§ **Task instructions**
**a)** In the text on CHIPS Act stock buybacks, how much did Intel spend on buybacks between 2019 and 2023?
**b)** Using the text on CHIPS Act stock buybacks, explain in one to three sentences what amplified calls for meaningful restrictions on companies benefiting from public money.
**c)** Carry on the article about CHIPS Act stock buybacks from its last sentence.

§ **Document extract**
↓
An analysis published Thursday estimates that semiconductor firms positioned to receive billions of dollars in taxpayer subsidies thanks to a 2022 U.S. law have spent big on investor-enriching stock buybacks in recent years, a finding that amplified calls for meaningful restrictions on companies benefiting from public money.
The new report released by the Institute for Policy Studies (IPS) shows that between 2019 and 2023, the first 11 corporations to reach preliminary CHIPS and Science Act agreements with the U.S. Department of Commerce collectively poured more than $41 billion into stock buybacks—a sum that would have been enough to finance a $27,541 raise for 300,000 employees annually for five years.
Intel, the company set to receive more CHIPS Act money than any other semiconductor firm, spent the most on buybacks: a staggering $30.2 billion between 2019 and 2023.
"We found no evidence that any of the companies with preliminary agreements have publicly committed to suspend their existing share repurchase plans—or to refrain from authorizing new plans—during the grant period," reads the report. "In fact, when members of Congress asked BAE Systems executives if the firm would commit to pausing stock buybacks or to not engage in future ones while receiving a taxpayer-funded CHIPS grant, they declined to answer."
The Biden White House, which worked hard to get the CHIPS Act across the finish line in 2022, has insisted that the law contains "strong guardrails" to prevent the misuse of taxpayer money, including on share repurchases.
↑
§ **Extracted material**
↓
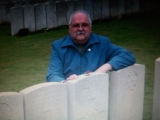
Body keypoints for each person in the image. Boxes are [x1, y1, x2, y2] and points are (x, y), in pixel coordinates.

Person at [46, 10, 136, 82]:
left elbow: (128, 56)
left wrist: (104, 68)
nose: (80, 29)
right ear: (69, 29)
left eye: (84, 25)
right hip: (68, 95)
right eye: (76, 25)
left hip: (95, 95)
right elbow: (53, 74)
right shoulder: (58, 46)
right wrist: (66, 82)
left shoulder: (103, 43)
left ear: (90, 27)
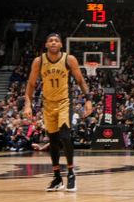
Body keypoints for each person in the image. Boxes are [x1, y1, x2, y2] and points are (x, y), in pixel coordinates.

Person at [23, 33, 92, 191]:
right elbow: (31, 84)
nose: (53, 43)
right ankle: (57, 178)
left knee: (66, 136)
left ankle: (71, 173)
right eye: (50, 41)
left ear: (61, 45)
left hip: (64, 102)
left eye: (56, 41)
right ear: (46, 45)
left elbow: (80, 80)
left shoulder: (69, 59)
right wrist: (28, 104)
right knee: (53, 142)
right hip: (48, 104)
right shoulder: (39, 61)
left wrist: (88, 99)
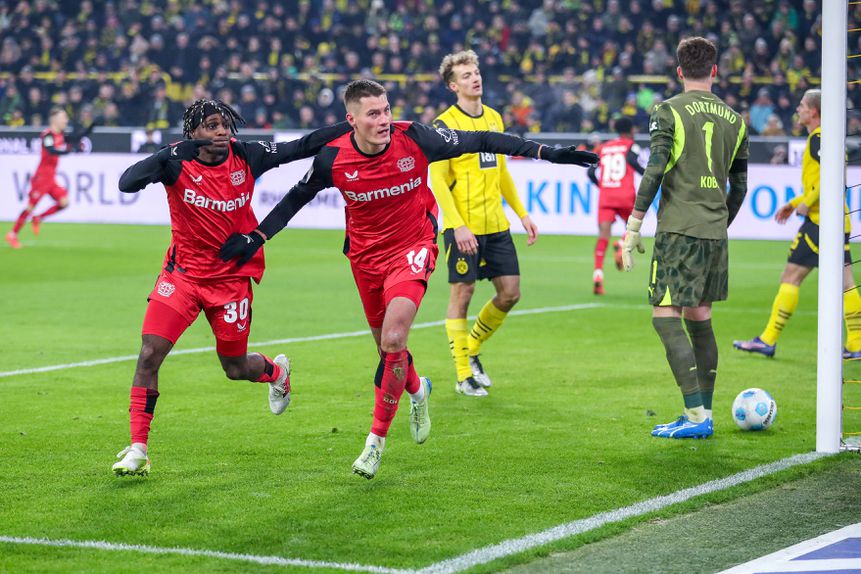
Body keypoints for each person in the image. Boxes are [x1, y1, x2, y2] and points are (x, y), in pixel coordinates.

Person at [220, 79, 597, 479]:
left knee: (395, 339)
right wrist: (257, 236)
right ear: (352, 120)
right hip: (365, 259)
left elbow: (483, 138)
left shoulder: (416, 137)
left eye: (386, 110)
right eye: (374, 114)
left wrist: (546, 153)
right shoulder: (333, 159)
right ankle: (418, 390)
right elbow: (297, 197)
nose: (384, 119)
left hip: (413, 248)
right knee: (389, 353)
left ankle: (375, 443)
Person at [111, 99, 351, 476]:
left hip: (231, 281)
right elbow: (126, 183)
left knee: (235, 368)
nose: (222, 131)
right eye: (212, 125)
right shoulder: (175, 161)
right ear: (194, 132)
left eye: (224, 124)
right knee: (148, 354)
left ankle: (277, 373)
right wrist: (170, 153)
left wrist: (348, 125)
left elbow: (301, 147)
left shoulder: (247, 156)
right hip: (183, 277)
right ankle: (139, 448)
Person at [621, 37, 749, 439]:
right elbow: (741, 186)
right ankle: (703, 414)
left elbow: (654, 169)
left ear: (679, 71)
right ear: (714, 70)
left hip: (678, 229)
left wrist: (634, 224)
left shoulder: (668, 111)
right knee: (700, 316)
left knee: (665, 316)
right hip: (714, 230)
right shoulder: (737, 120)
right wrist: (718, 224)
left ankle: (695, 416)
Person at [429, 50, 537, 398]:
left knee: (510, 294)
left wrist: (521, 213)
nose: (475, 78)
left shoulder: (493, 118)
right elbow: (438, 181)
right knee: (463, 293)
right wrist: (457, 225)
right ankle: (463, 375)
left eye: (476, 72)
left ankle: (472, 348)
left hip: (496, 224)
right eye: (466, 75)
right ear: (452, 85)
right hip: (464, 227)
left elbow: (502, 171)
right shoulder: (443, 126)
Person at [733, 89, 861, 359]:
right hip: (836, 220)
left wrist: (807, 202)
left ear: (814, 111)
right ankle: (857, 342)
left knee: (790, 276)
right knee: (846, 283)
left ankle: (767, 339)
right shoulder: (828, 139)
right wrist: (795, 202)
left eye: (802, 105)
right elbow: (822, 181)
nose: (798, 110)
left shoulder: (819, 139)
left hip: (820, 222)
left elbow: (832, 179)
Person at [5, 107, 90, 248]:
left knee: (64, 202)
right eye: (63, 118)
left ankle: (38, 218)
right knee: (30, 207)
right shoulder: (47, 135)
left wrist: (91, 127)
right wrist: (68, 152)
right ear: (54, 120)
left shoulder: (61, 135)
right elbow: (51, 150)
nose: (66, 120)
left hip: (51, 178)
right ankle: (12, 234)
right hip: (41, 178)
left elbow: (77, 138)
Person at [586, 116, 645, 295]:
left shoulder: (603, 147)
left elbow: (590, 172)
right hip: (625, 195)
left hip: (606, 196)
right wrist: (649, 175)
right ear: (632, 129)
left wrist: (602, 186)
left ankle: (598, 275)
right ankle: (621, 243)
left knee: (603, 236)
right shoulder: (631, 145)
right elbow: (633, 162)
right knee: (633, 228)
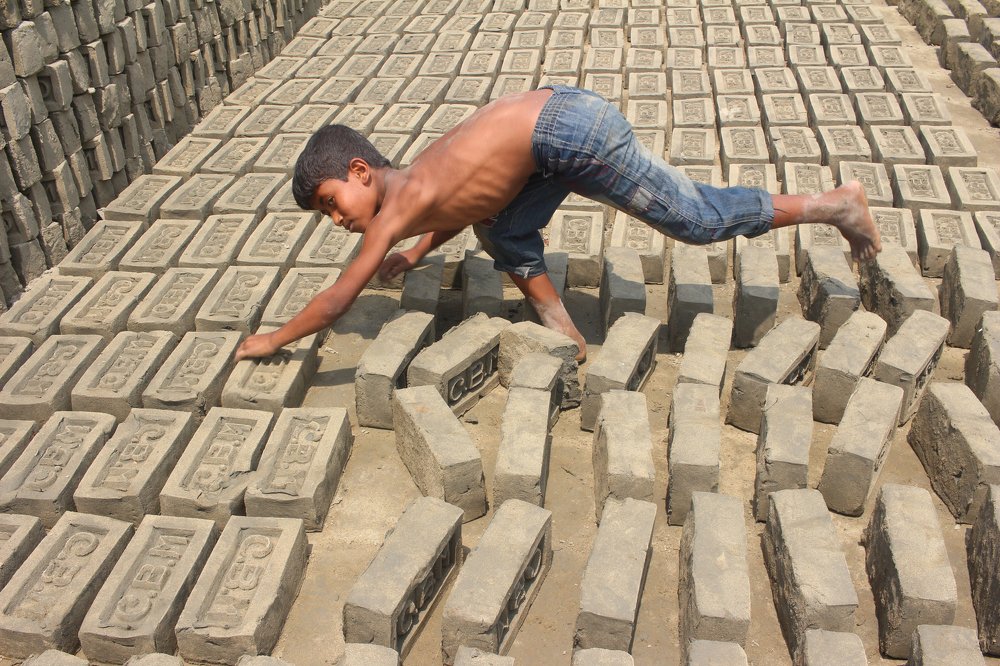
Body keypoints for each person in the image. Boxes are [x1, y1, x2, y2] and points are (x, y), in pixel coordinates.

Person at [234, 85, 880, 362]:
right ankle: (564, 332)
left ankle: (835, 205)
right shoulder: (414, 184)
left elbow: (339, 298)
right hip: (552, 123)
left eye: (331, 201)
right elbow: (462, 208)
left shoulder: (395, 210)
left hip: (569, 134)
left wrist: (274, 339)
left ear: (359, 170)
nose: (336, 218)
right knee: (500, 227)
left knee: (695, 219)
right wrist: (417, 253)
↑
§ **Exercise answers**
**a)** $30.2 billion.

**b)** An analysis estimated that semiconductor firms positioned to receive billions of dollars in taxpayer subsidies under a 2022 U.S. law had spent heavily on stock buybacks in recent years. That finding amplified the calls for restrictions.

**c)**
But Sarah Anderson of IPS and Natalia Renta of the Americans for Financial Reform Education Fund, the co-authors of the new report, noted Thursday that the statute only prohibits CHIPS Act subsidy recipients from spending the taxpayer money directly on buybacks.
"Since money is fungible, this is not a strong guardrail," the pair argued.
"Congress passed the CHIPS and Science Act and President Biden signed it into law to bolster semiconductor manufacturing in the U.S.—not to waste public dollars on stock buybacks."
Critics of stock buybacks and sky-high executive compensation warned prior to the CHIPS Act's passage that the measure would amount to large-scale corporate welfare unless lawmakers placed serious constraints on how companies could spend the money.
Sen. Bernie Sanders (I-Vt.) tried unsuccessfully to attach an amendment to the measure that would have barred subsidy recipients from buying back their own stock, outsourcing jobs, or attempting to sabotage unionization efforts.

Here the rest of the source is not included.